- Born: Hans Oehler 18 December 1888 Aargau, Switzerland
- Died: 7 January 1967 (aged 78) Dielsdorf, Switzerland
- Occupation: Journalist
- Known for: Political activist
- Political party: Popular League for the Independence of Switzerland, National Front, Bund Treuer Eidgenossen Nationalsozialistischer Weltanschauung, National Movement of Switzerland, Volkspartei der Schweiz

= Hans Oehler =

Swiss journalist (1888–1967)

Hans Oehler (18 December 1888 – 7 January 1967) was a Swiss journalist and a sympathizer of Nazism.

Initially a journalist, Oehler turned his attention towards producing pro-German material. Later, he was one of the founders of the Schweizerische Monatshefte für Politik und Kultur (SM) in 1921. This very quickly became the mouthpiece for the Volksbund für die Unabhängigkeit der Schweiz (Popular League for the Independence of Switzerland), a group he had participated around the same time which opposed the League of Nations. He briefly met Adolf Hitler when Hitler visited Switzerland in 1923 and became a sympathizer of both Fascist Italy and Othmar Spann.

Although the Popular League proved to be short-lived, Oehler continued to publish SM as an outlet for his political ideas until, in 1932, he joined the New Front. 1934 he had to resign as an editor of SM because of his pro-nazism mindset. With the launch of the National Front in 1934 Oehler took charge of editing the new party's paper Nationale Front, as well as being appointed foreign affairs spokesman. Ousted from SM by the Front he founded a new paper, Nationale Hefte and by 1938 had split from the Front altogether. After the split he joined with Rolf Henne in forming the hardline Nazi Bund Treuer Eidgenossen Nationalsozialistischer Weltanschauung, another minor group which was absorbed by the National Movement of Switzerland in 1940.

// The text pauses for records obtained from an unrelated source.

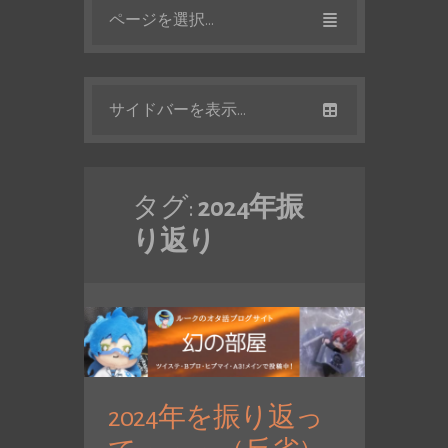
ページを選択...
サイドバーを表示...
タグ:
2024年振
り返り
2024年を振り返っ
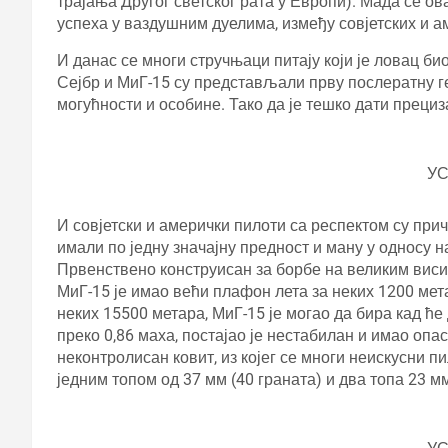
трајања Другог светског рата у Европи). Мада се о
успеха у ваздушним дуелима, између совјетских и а
И данас се многи стручњаци питају који је ловац б
Сејбр и МиГ-15 су представљали прву послератну г
могућности и особине. Тако да је тешко дати прециз
У
И совјетски и амерички пилоти са респектом су прич
имали по једну значајну предност и ману у односу н
Првенствено конструисан за борбе на великим виси
МиГ-15 је имао већи плафон лета за неких 1200 мет
неких 15500 метара, МиГ-15 је могао да бира кад ће
преко 0,86 маха, постајао је нестабилан и имао оп
неконтролисан ковит, из којег се многи неискусни п
једним топом од 37 мм (40 граната) и два топа 23 мм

Oehler's profile fell as World War II neared its conclusion and he became very much a marginal figure in post-war Switzerland. Having attended a meeting in Munich in 1940 organised to bring together pro-Nazi Swiss leaders, Oehler was tried for treason by a federal court in 1947 and sentenced to two years in prison. Upon his release Oehler became a leading member of the Volkspartei der Schweiz and headed up the Swiss branch of Nation Europa, an international neo-Nazi journal. He also adopted the pseudonym Hans Rudolf to translate works into German, notably Nuremberg ou la Terre Promise of Maurice Bardèche, as well as writing for the far right journal Turmwart. Oehler continued his political activity until his death at Dielsdorf.